── RECORDS SHOWN

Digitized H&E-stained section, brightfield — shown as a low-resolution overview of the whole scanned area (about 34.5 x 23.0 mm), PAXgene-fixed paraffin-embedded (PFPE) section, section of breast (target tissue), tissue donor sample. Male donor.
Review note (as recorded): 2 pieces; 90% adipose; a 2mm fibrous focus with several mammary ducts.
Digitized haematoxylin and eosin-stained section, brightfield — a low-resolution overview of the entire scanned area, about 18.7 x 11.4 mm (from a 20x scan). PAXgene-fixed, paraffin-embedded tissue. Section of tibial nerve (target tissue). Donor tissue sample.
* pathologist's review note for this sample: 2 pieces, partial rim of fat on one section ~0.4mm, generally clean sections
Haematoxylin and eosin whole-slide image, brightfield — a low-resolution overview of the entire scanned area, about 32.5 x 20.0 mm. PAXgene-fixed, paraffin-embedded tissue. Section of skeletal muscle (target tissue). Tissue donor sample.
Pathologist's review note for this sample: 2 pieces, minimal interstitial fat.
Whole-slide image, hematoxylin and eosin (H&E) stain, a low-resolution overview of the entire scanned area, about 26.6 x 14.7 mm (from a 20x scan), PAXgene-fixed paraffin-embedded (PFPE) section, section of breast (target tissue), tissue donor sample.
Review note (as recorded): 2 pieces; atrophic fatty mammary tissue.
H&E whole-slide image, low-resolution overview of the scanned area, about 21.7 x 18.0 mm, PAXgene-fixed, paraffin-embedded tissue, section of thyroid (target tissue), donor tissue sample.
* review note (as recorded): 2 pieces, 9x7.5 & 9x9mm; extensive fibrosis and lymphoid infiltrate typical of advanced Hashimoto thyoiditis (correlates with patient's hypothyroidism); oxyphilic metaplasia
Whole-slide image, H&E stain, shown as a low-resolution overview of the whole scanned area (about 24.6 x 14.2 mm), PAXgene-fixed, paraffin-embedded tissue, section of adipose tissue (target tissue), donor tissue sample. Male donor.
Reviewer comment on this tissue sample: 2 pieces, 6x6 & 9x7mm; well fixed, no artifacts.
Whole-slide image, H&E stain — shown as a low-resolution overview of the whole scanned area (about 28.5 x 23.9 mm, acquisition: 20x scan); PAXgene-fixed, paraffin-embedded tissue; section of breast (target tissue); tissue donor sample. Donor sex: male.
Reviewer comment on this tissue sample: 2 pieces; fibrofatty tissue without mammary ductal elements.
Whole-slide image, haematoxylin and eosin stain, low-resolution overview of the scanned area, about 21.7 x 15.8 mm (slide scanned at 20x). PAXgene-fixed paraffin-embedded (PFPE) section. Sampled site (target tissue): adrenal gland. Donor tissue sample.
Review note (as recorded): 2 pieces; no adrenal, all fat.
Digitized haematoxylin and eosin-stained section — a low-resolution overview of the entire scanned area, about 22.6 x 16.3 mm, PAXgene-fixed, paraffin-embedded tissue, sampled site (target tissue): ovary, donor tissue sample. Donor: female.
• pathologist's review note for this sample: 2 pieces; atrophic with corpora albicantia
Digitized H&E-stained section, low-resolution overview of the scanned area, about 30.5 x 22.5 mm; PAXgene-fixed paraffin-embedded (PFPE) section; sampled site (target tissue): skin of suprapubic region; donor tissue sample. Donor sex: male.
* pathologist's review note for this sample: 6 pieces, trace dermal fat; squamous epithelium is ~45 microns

────

▶ [INSTRUCTIONS FOR THE TASK] Only the lines above starting at the line that holds "Pathologist's review note for this sample: 2 pieces, minimal" and ending at the line that holds "hypothyroidism); oxyphilic metaplasia" are to be repeated, exactly and in full.

▶ [SOLUTION FOR THIS EXERCISE]
Pathologist's review note for this sample: 2 pieces, minimal interstitial fat.
Whole-slide image, hematoxylin and eosin (H&E) stain, a low-resolution overview of the entire scanned area, about 26.6 x 14.7 mm (from a 20x scan), PAXgene-fixed paraffin-embedded (PFPE) section, section of breast (target tissue), tissue donor sample.
Review note (as recorded): 2 pieces; atrophic fatty mammary tissue.
H&E whole-slide image, low-resolution overview of the scanned area, about 21.7 x 18.0 mm, PAXgene-fixed, paraffin-embedded tissue, section of thyroid (target tissue), donor tissue sample.
* review note (as recorded): 2 pieces, 9x7.5 & 9x9mm; extensive fibrosis and lymphoid infiltrate typical of advanced Hashimoto thyoiditis (correlates with patient's hypothyroidism); oxyphilic metaplasia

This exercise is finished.